◆ TEXTO EXTRAÍDO ◆
──────────
A questão central é uma questão cultural. A cultura é a nossa identidade. Preservar a cultura é preservar quem somos. A cultura é vital para o desenvolvimento, é o próprio progresso das sociedades.
É insofismável que a pandemia COVID-19 alterou as nossas vidas, suspendeu-as, colocou-as entre parêntesis, fracturou-as. E veio trazer à tona de água as contradições e dificuldades estruturais da cultura, em geral, e do teatro, em particular.
As novas tecnologias foram um recurso, por vezes, imaginativo e criativo, onde os artistas tentaram passar uma nova realidade virtual consentânea com as circunstâncias. Se veio para ficar? Considero que vai fazer seu caminho e deixar seu rasto. As novas gerações afirmam-se com esse novo paradigma, com essa nova linguagem, que dominam, mas nada pode substituir a pessoalidade de um momento no palco com público ao vivo.
No entanto, tudo isto cria uma natural angústia, que poderá aprofundar a criatividade e a necessidade de libertar fantasmas e desafiar as grandes inquietações humanas.
A interrogação sobre a criação de novos públicos está sempre em aberto. Como fazer? Não sei se haverá receitas, mas sei que há sempre trabalho a desenvolver nesse sentido e que devemos percorrer o caminho com os elementos que tivermos à mão: imaginação, criatividade e encontro de linguagens, o despertar de novas curiosidades.
Bernardo Santareno é o genial dramaturgo do século XX português e um dos maiores da história do teatro em Portugal, que não pode resumir-se a Gil Vicente e Almeida Garrett. Por isso, o reconhecimento da obra de Santareno nunca está concluído e deve ser prosseguido e aprofundado: quer, com a inclusão das suas peças no repertório das grandes companhias de teatro, incluindo no repertório dos nossos teatros nacionais; quer, com o regresso das suas obras aos programas escolares, para conhecimento e contacto com as novas gerações, seja a antológica peça “O Judeu”, no 12º ano, seja o livro de viagens à pesca do bacalhau “Nos Mares do Fim do Mundo”, como leitura recomendada ou mesmo curricular.
──────────
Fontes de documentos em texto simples
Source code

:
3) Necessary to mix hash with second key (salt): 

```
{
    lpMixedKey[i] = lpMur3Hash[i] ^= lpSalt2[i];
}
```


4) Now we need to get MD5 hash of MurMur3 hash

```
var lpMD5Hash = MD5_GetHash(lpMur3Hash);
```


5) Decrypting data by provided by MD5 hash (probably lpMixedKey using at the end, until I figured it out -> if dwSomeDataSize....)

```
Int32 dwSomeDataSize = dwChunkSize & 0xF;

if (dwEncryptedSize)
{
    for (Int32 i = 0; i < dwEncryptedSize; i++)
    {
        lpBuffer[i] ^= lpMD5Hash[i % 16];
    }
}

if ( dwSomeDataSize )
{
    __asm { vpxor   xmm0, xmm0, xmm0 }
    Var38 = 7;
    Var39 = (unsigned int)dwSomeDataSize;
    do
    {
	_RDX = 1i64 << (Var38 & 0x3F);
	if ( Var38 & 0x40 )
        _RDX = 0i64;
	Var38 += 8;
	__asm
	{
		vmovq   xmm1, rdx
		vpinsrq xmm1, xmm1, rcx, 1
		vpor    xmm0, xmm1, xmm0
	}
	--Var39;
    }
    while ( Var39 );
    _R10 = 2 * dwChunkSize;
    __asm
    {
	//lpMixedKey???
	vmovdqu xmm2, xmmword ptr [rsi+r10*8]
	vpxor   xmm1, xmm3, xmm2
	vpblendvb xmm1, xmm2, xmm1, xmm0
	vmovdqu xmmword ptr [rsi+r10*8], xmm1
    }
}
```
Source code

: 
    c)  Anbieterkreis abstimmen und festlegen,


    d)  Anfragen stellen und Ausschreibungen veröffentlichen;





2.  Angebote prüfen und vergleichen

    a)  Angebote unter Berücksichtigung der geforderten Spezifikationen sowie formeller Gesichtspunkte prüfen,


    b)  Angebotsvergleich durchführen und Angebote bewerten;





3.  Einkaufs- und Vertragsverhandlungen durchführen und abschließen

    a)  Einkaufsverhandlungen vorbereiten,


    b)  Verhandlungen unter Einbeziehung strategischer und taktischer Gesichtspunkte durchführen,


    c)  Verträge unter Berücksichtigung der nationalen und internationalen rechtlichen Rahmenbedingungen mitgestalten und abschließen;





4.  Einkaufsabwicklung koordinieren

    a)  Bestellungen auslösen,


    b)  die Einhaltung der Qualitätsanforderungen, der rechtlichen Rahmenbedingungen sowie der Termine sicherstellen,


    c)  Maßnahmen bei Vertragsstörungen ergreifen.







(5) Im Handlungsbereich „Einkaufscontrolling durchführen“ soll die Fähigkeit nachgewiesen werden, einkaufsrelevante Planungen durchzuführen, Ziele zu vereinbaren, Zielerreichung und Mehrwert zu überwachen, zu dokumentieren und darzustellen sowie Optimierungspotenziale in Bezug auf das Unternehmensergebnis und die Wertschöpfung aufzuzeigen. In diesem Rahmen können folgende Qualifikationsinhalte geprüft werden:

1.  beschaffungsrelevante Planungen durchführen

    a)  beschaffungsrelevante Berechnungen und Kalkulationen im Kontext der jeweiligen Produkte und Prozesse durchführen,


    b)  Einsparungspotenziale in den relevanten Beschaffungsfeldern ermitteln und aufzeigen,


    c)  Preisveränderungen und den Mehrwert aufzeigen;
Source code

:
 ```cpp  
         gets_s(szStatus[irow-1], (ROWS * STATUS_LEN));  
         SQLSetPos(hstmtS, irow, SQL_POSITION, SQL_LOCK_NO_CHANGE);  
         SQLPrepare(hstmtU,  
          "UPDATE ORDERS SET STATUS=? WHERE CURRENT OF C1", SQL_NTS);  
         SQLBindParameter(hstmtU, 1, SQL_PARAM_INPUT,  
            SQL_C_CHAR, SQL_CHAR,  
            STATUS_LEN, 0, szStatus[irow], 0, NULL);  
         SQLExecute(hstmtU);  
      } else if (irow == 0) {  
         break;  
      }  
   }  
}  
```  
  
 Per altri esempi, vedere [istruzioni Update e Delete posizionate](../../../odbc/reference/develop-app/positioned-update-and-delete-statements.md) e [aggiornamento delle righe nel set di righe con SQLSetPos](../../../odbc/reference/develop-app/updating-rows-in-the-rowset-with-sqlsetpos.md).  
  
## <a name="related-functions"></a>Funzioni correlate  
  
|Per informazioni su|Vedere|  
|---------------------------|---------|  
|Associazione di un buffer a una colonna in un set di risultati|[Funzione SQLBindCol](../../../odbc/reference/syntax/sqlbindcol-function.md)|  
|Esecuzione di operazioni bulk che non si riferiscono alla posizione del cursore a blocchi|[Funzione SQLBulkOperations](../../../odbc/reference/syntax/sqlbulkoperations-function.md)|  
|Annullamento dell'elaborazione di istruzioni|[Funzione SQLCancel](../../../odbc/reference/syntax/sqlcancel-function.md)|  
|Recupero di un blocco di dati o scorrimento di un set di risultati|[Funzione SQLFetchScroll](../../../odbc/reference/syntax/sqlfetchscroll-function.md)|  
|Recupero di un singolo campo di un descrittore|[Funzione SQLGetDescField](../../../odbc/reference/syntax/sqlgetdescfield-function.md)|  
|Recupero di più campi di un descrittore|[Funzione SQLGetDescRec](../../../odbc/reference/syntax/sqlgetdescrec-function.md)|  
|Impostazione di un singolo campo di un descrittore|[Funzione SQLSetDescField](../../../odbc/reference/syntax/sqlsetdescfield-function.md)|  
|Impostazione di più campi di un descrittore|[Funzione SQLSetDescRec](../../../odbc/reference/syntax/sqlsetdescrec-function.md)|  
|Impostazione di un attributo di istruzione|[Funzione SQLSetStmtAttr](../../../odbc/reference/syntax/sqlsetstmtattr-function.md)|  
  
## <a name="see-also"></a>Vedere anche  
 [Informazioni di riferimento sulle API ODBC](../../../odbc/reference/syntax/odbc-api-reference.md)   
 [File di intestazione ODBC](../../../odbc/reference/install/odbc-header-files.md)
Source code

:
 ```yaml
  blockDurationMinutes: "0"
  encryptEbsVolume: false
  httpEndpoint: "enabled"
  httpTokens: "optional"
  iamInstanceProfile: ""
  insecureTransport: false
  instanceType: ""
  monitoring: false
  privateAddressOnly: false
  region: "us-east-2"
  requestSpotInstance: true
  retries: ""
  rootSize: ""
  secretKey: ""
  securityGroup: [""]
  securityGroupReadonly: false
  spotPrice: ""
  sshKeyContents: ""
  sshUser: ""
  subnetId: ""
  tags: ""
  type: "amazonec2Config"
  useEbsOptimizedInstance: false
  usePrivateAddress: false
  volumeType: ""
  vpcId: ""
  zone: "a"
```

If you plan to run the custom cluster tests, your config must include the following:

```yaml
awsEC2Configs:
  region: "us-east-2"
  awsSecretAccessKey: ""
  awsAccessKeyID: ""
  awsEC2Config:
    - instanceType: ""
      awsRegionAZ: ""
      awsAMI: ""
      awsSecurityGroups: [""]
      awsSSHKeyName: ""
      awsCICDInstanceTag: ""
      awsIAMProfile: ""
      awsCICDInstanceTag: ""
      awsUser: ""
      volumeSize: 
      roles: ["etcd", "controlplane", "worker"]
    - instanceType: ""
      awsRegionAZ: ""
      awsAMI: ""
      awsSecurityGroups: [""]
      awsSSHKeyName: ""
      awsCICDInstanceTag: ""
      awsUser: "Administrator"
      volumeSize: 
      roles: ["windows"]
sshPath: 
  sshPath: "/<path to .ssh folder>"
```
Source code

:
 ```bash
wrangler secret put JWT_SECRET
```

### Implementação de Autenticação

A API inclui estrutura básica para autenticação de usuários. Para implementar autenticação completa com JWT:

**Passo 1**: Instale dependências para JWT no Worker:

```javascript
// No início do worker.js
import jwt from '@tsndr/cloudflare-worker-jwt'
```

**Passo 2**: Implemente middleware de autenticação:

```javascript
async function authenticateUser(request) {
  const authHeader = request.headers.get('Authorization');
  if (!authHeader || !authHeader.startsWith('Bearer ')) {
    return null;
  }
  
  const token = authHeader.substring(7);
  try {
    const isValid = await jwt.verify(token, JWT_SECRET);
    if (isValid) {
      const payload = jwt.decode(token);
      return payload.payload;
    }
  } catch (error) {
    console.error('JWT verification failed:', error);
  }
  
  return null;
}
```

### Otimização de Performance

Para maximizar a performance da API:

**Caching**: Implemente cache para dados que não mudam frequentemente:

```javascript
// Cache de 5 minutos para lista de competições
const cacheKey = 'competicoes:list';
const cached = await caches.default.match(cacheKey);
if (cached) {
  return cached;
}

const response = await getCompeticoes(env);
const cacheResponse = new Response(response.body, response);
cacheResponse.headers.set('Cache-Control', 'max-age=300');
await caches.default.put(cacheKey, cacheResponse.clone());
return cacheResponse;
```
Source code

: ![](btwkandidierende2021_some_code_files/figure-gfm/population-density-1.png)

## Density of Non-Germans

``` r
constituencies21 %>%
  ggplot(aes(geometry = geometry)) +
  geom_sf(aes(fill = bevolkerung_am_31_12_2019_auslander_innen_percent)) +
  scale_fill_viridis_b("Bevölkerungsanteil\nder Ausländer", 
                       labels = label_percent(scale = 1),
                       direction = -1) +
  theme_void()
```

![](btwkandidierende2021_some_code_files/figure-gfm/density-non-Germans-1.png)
──────────
◆ EXERCÍCIO 1 ◆
No texto sobre cultura e teatro, qual peça de Bernardo Santareno é sugerida para o 12º ano?
◆ EXERCÍCIO 2 ◆
Retome o texto sobre cultura e teatro a partir do ponto em que ele termina.

◆ RESPOSTA FINAL 1 ◆
A peça “O Judeu”.

◆ RESPOSTA FINAL 2 ◆
Nesse reconhecimento, as Comemorações do Centenário, impulsionadas pela saudosa Fernanda Lapa, deram um bom contributo, apesar da terrível pandemia que nos assolou. Santarém uniu esforços e vontades e assumiu um papel de grande dinamismo e qualidade, com o envolvimento dos agentes culturais, escolas, associações e autarquia.
No entanto, a cidade de Santarém está ainda longe de assumir o seu papel institucional por inteiro. Há muito caminho a percorrer, assim se entenda a genialidade de Bernardo Santareno na sua verdadeira dimensão. Comemorar Santareno é um acto de dignidade e de justiça, pelo que se torna imperioso prosseguir, com todas as iniciativas que não foram possíveis concretizar-se.
Nesse sentido, a continuidade do Prémio Nacional de Teatro Bernardo Santareno seria mais um exemplo da projecção do dramaturgo e da sua cidade de Santarém e um contributo para o aparecimento de novos dramaturgos, como Santareno tanto ambicionava com o apoio e incentivo que dava aos mais jovens.
Termino com as palavras que nos deixa Helen Mirren, na Mensagem do Dia Mundial do Teatro 2021:
“O impulso criativo de escritores, desenhadores, bailarinos, cantores, actores, músicos, encenadores, nunca será sufocado e no futuro muito próximo ele florescerá com uma nova energia e um novo entendimento sobre o mundo que todos partilhamos. Mal posso esperar!”
Texto publicado originalmente na edição impressa do Jornal Correio do Ribatejo de 26 de Março de 2021.